[Rows excerpted from a collection]
══════════
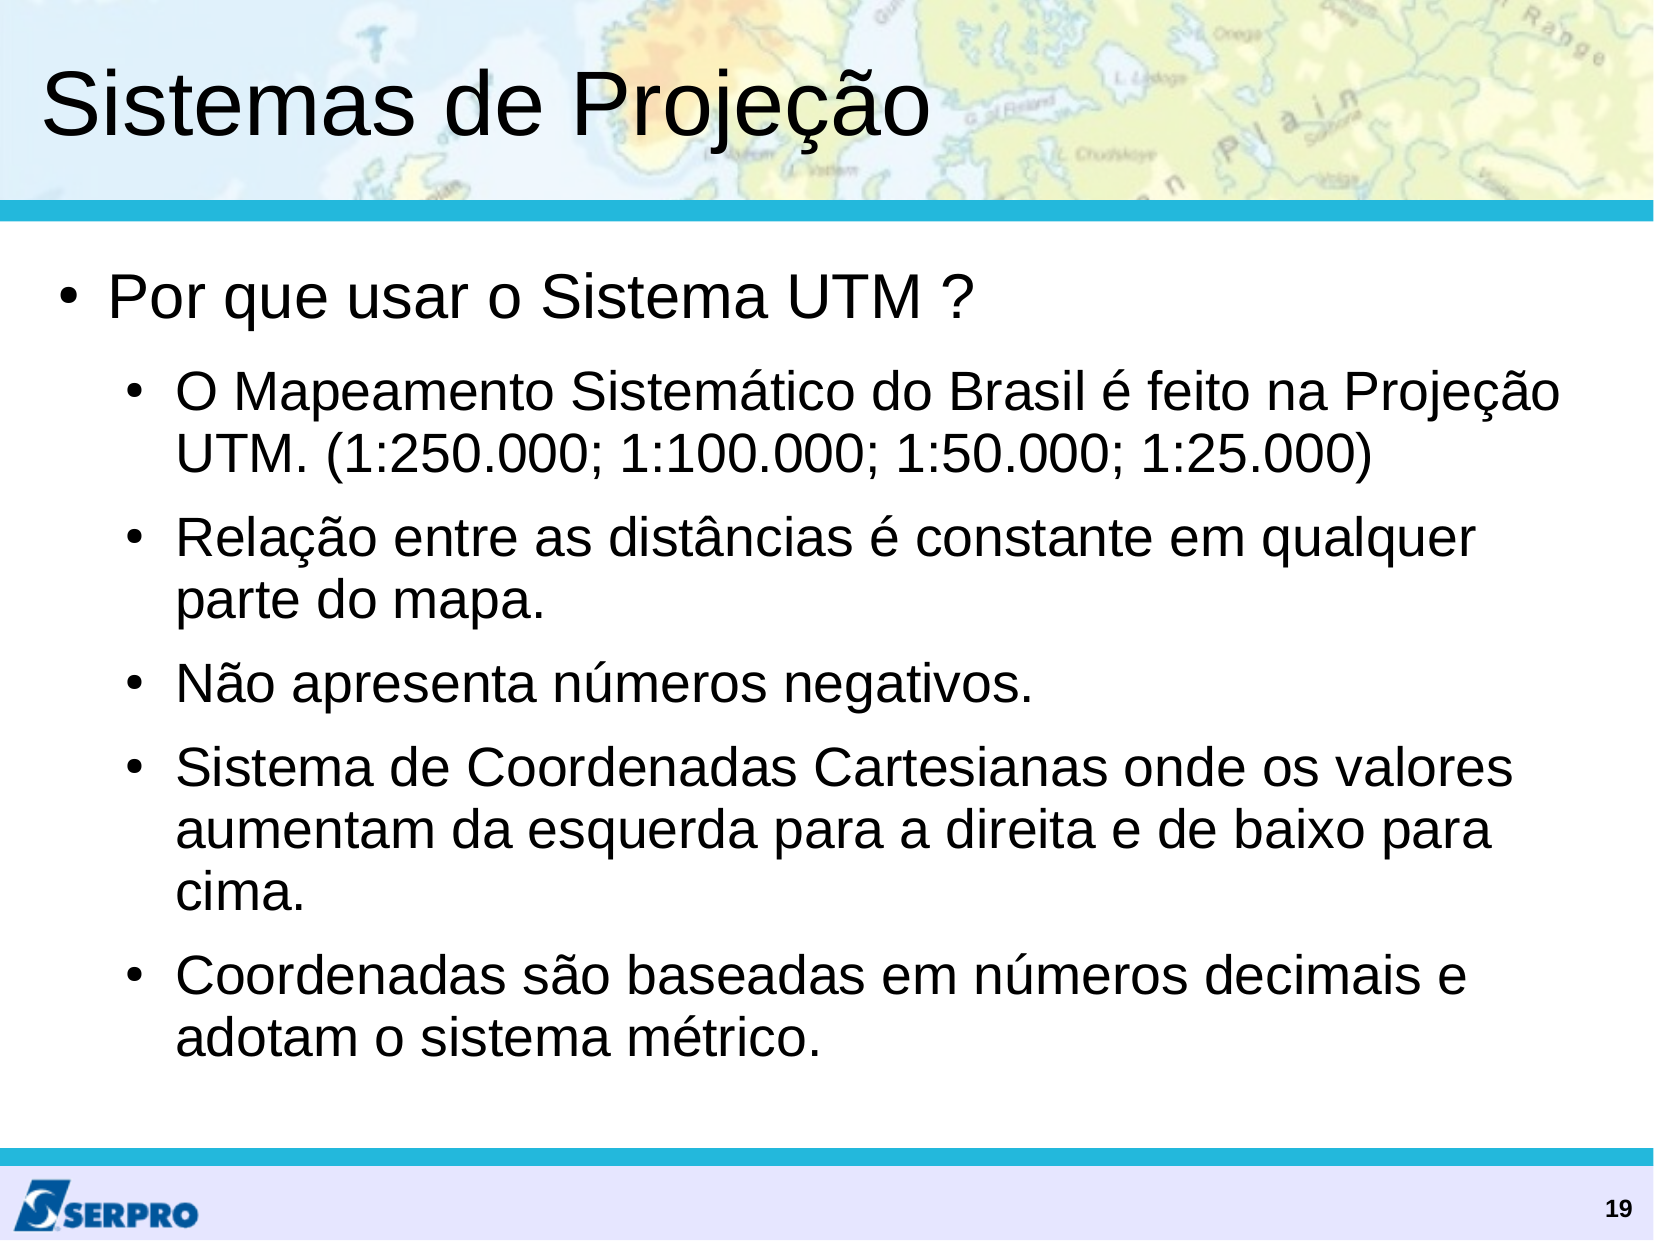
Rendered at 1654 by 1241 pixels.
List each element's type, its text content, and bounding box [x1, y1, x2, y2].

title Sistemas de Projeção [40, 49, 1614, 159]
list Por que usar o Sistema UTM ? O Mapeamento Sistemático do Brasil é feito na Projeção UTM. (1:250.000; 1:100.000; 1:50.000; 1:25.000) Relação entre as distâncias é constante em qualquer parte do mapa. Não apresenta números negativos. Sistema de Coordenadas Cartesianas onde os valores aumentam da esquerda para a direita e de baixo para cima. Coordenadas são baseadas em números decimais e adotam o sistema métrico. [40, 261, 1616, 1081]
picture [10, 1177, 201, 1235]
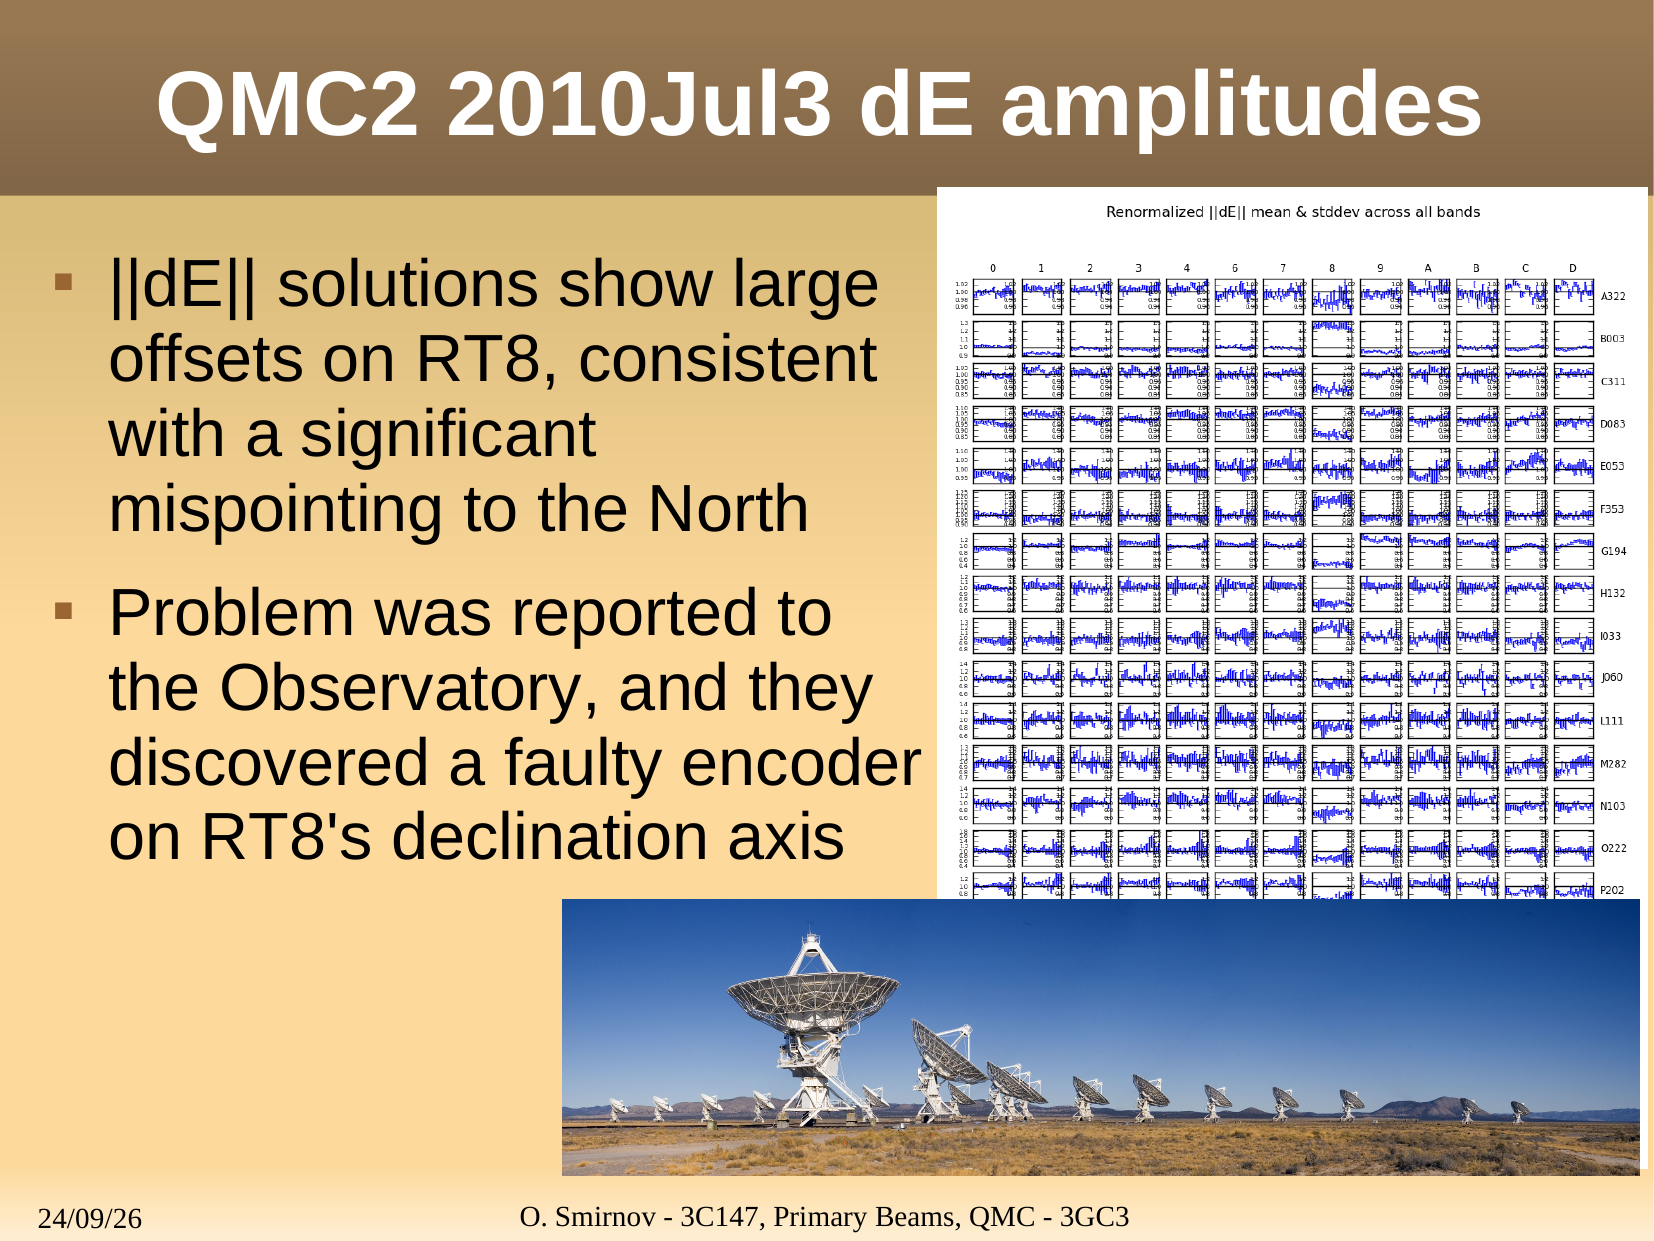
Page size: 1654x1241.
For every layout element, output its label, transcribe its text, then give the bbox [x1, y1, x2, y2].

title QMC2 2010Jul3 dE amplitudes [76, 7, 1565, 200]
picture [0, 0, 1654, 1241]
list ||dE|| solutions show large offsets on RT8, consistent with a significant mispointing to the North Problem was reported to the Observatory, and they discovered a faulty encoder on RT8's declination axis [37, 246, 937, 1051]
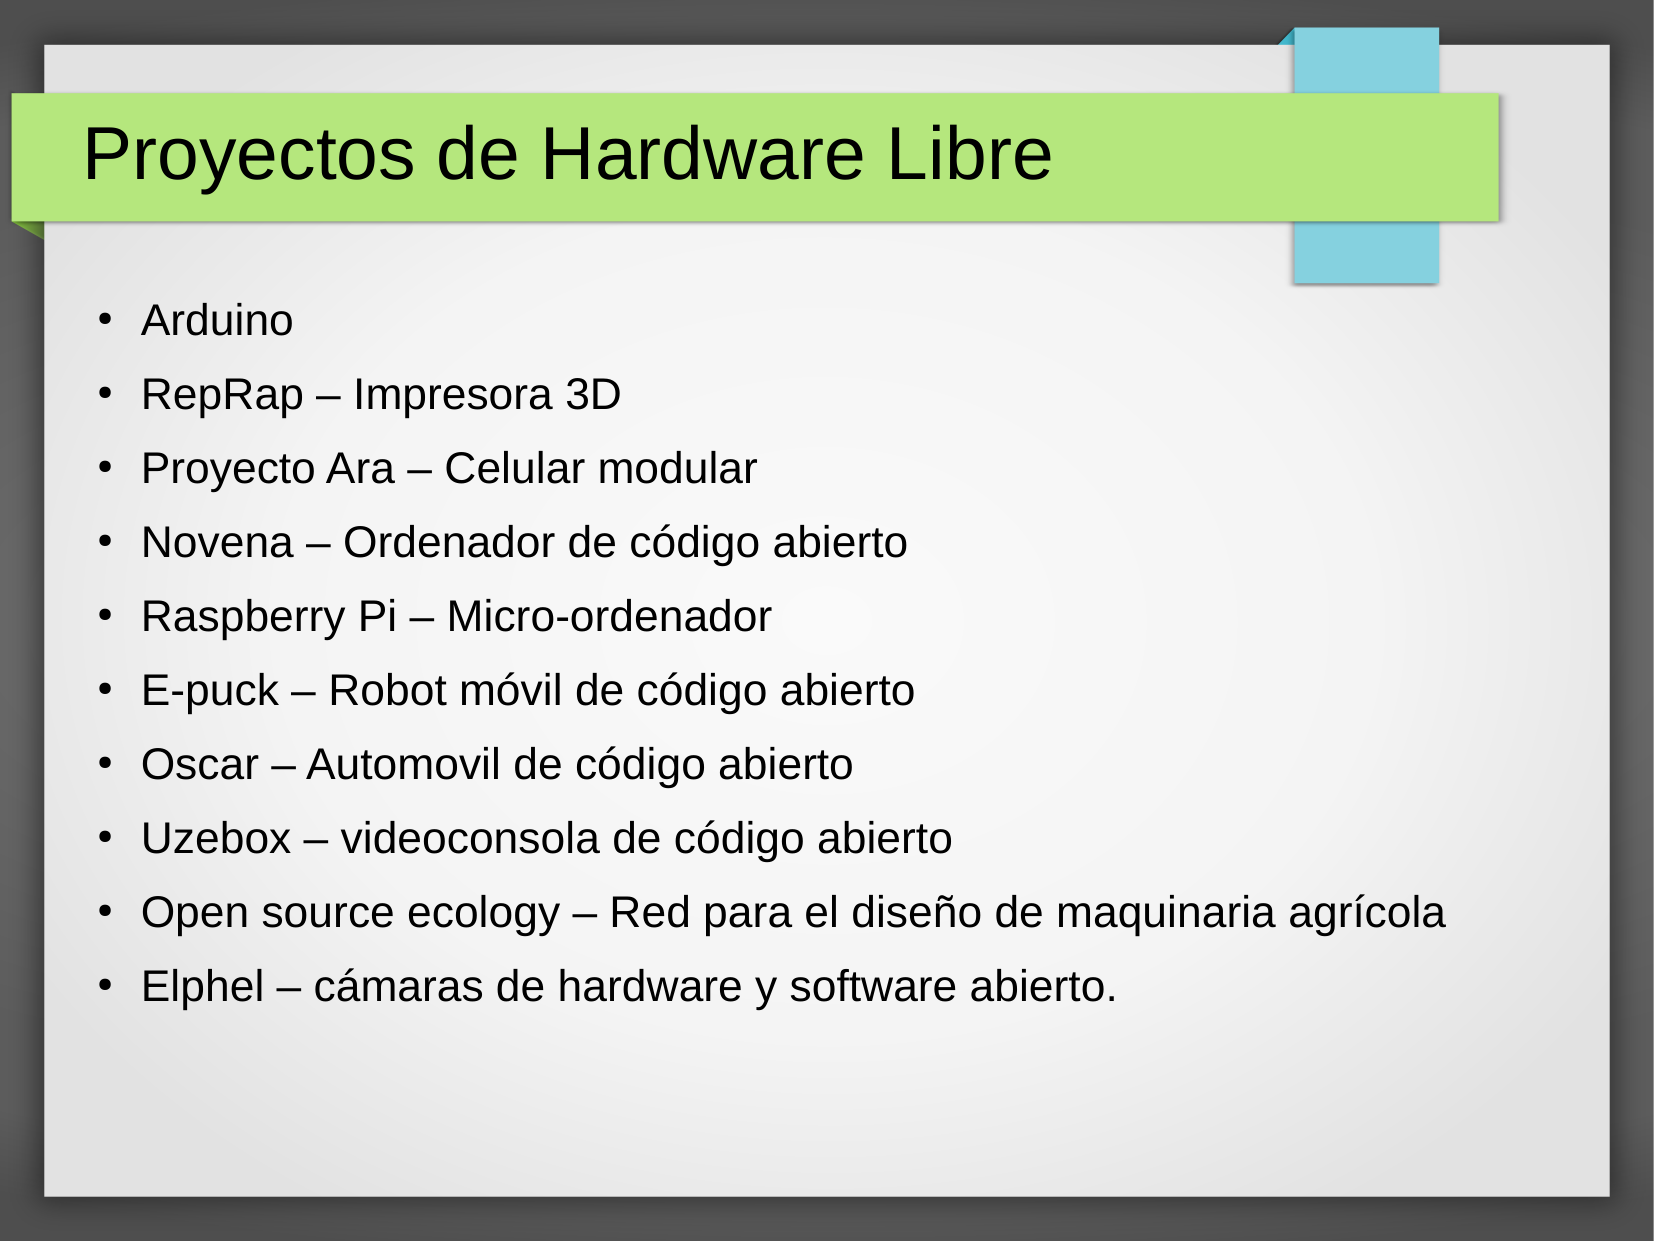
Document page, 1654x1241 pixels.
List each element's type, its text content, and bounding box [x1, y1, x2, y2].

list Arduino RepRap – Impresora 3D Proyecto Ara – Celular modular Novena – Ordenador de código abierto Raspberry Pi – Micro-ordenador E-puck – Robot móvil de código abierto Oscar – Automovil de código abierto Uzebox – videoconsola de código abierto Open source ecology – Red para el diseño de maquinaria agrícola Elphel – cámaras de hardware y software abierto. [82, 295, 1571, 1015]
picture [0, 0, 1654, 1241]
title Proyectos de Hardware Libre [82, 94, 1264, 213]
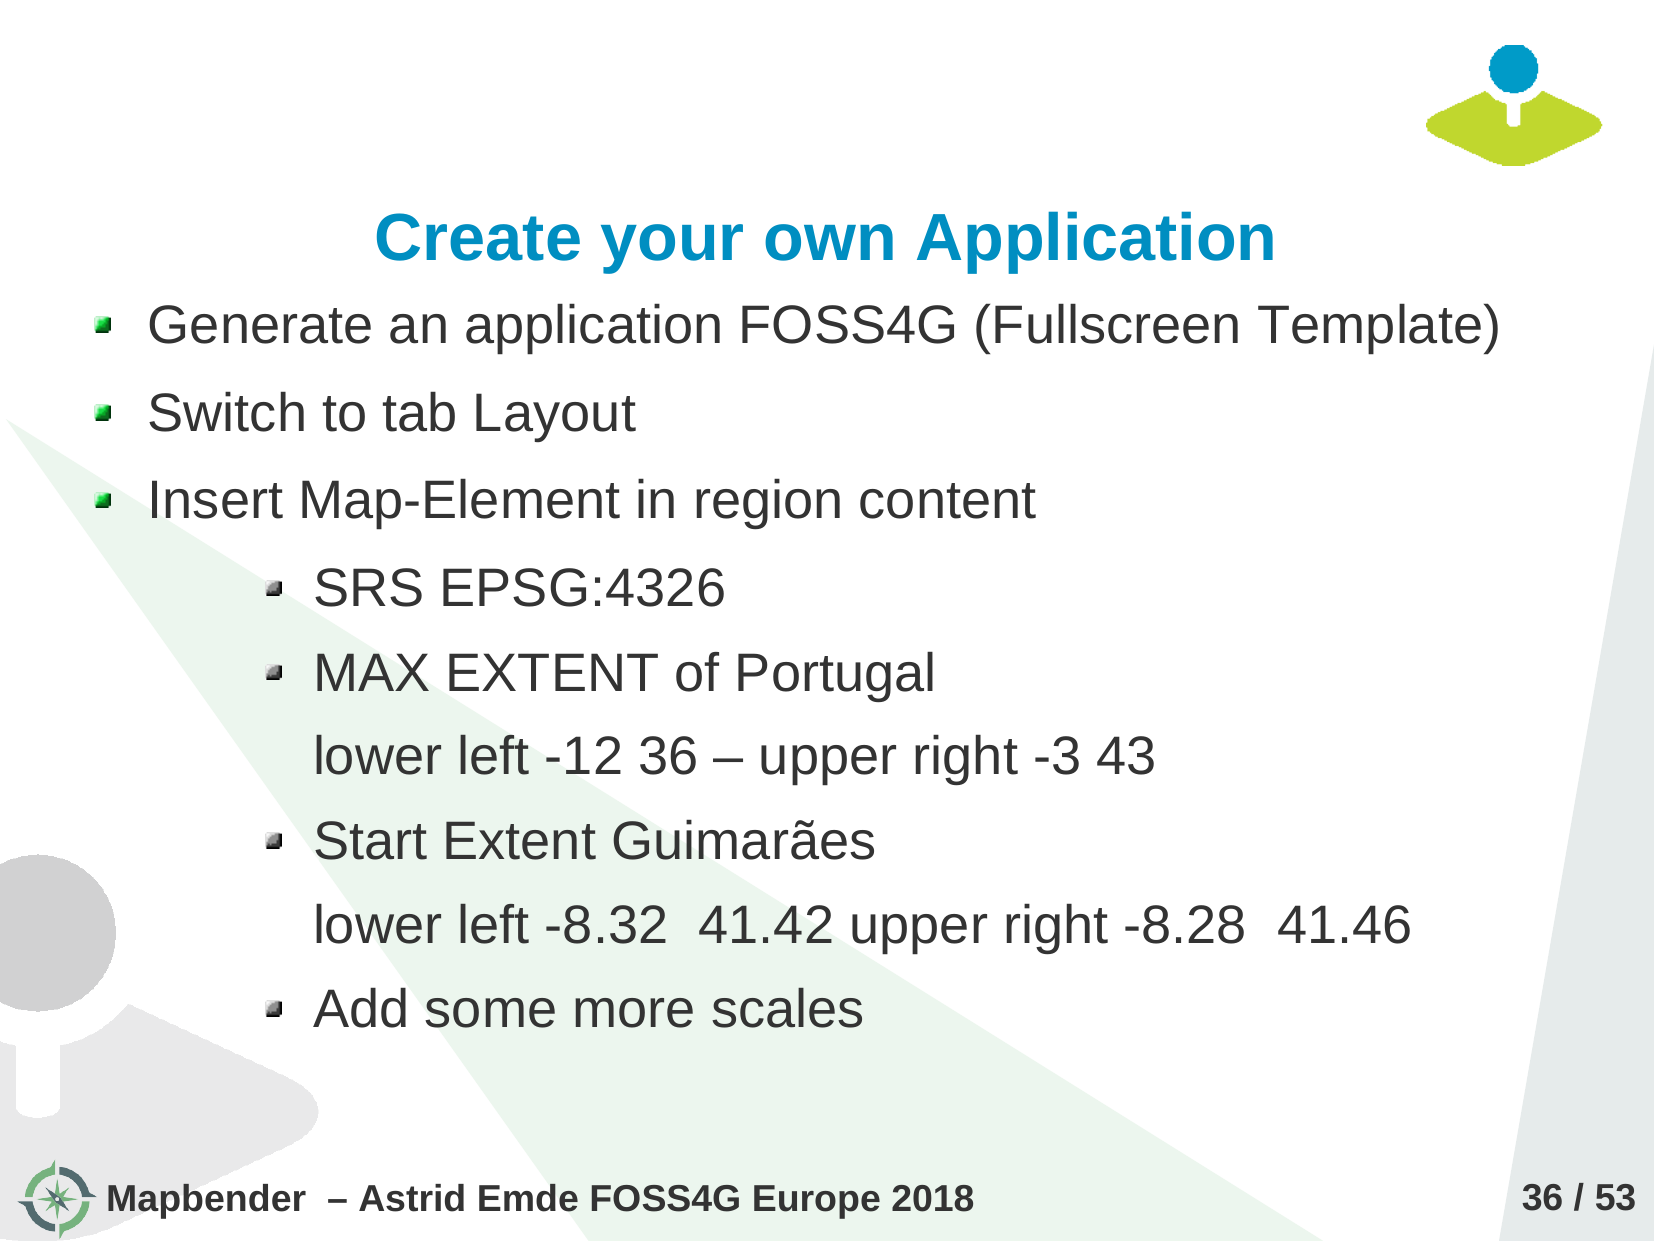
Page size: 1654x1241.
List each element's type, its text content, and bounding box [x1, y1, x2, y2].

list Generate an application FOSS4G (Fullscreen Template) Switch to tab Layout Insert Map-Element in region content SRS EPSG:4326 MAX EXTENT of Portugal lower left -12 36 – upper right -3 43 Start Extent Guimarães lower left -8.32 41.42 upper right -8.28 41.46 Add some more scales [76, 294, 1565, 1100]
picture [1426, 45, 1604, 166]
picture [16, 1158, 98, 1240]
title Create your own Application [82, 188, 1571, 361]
══════════
### Exercise requirements
Please repeat the rows verbatim from the start through the line containing "title Sistemas de", including that line, and omit the pictures.

### Task result
Rendered at 1654 by 1241 pixels.
List each element's type, its text content, and bounding box [x1, y1, x2, y2].

title Sistemas de Projeção [40, 49, 1614, 159]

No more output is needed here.